街市(ウェットマーケット)の値段交渉——香港の「定価がない経済圏」を歩く
香港のウェットマーケット(街市)での買い物文化を解説。値段交渉の暗黙のルール、スーパーとの価格差、食材の鮮度基準、広東語の買い物フレーズ、在住日本人が使いこなすコツまで。
この記事の日本円換算は、1HKD≒20円で計算しています(2026年4月時点)。為替は変動するので、現地通貨(HKD)の金額を基準にしてください。
ParknShop(百佳)で豚バラ肉を買うとHKD 60/斤(約1,200円/600g)。近くの街市で同じ部位を買うとHKD 40〜45/斤(約800〜900円/600g)。ただし、街市には値札がないことが多い。値段は店主との会話で決まる。
香港に住んで「街市で買い物できるようになった」と言う日本人は多い。それはつまり、定価のない経済圏で交渉できるようになったということだ。
「斤」という単位を覚える
香港の街市では重量の単位に「斤(ガン)」を使う。1斤=約600g(正確には604.8g)。日本のkg単位とは異なるため、最初は混乱する。

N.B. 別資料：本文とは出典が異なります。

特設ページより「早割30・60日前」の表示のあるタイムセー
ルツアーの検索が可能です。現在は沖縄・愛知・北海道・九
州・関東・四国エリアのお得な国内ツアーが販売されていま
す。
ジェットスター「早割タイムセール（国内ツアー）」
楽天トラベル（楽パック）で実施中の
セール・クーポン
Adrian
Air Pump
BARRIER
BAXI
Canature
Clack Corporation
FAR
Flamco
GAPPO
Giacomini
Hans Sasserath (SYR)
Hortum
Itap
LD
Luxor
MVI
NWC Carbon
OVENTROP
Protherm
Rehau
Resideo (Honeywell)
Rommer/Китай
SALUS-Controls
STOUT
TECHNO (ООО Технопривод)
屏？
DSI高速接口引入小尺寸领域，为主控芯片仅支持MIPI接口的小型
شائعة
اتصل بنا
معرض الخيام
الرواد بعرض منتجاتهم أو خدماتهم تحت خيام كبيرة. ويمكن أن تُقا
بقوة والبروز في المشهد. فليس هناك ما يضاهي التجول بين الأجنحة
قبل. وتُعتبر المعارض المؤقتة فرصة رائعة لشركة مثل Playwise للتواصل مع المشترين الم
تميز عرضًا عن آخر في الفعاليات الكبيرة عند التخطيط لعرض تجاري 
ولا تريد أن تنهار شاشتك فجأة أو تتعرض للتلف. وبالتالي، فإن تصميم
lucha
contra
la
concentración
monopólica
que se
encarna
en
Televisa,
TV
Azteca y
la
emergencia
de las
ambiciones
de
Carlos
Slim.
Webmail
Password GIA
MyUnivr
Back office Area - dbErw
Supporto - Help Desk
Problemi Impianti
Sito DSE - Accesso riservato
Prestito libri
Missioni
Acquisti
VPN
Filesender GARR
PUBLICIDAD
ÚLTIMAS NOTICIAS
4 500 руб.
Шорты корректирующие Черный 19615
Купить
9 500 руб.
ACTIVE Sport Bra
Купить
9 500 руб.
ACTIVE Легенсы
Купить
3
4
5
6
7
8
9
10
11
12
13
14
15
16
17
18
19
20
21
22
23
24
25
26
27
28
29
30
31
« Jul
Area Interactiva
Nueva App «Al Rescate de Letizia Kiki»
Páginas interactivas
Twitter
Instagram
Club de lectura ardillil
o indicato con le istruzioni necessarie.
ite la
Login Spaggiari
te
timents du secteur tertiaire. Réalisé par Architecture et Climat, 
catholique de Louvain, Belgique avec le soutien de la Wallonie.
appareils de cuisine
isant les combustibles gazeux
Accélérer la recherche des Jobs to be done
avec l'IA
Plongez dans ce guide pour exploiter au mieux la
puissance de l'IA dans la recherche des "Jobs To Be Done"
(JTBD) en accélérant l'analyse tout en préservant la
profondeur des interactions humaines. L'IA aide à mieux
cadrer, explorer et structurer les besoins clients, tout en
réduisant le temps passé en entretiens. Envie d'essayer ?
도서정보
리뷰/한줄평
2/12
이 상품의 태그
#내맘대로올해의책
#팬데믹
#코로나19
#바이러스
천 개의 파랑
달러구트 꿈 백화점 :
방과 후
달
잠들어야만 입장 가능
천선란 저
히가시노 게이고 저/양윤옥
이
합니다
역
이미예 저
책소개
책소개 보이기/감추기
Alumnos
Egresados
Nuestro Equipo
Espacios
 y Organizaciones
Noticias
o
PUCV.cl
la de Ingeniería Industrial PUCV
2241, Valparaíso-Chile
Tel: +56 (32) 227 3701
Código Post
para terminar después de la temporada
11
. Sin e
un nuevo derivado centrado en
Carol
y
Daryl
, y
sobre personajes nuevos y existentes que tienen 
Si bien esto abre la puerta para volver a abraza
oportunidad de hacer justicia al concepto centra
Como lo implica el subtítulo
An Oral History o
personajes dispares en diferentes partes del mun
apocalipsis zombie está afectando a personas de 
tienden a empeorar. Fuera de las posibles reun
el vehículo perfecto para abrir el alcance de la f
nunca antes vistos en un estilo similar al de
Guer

「半斤(プンガン)」は約300g。2〜3人分の料理に使う肉の量としてちょうどいい。魚は「條(ティウ)」で1匹単位、野菜は「両(リョン)」で1両=約37.5gだが、実際には束やパック単位で売られることが多い。
値段交渉の暗黙のルール
街市での値引きは日常だが、東南アジアの観光地のような大幅な値引きは期待しない方がいい。せいぜい5〜10%、HKD 2〜5程度の端数を切る感覚だ。
| シーン | フレーズ(広東語) | 意味 |
|---|---|---|
| 値段を聞く | 幾錢呀?(ゲイチンア?) | いくらですか? |
| もう少し安く | 平啲啦(ペンディーラー) | 少し安くして |
| まとめ買い | 買多啲平啲(マイドーディーペンディー) | 多く買うから安くして |
| 会計 | 唔該,埋單(ムゴイ、マイダン) | お会計お願いします |
常連になると、店主の方から「多い目に入れておいたよ」と追加してくれることがある。これが街市の信頼関係の通貨だ。
閉店前の値下げタイム
街市には「午後の値下げ」がある。多くの店は朝6時〜7時に開き、午後1時〜2時には閉まる。11時を過ぎると、鮮魚店は売れ残りを半額近くで出すことがある。青果店も葉物の値引きが始まる。
ただし、品質は朝の方が確実にいい。鮮度にこだわるなら朝8時〜9時に行く。コスパを取るなら11時以降。この使い分けができると、月の食費はHKD 500〜1,000(約10,000〜20,000円)程度変わってくる。
スーパーとの使い分け
街市が安いのは肉・魚・野菜の生鮮品。一方、乳製品・冷凍食品・調味料・輸入食品はスーパー(ParknShop、Wellcome)の方が品揃えも価格も安定している。日本の調味料はスーパーか日系食材店(AEON、ドン・キホーテ)で買う方が確実だ。
街市で週3回、スーパーで週1回。この組み合わせが、香港在住の日本人家庭のスタンダードな買い物パターンになっていることが多い。
街市は「香港の体温計」
街市の賑わいは、そのエリアの生活者密度を直接反映している。新しい街に引っ越したら、まず近くの街市を覗いてみるといい。活気があるエリアは住みやすいことが多い。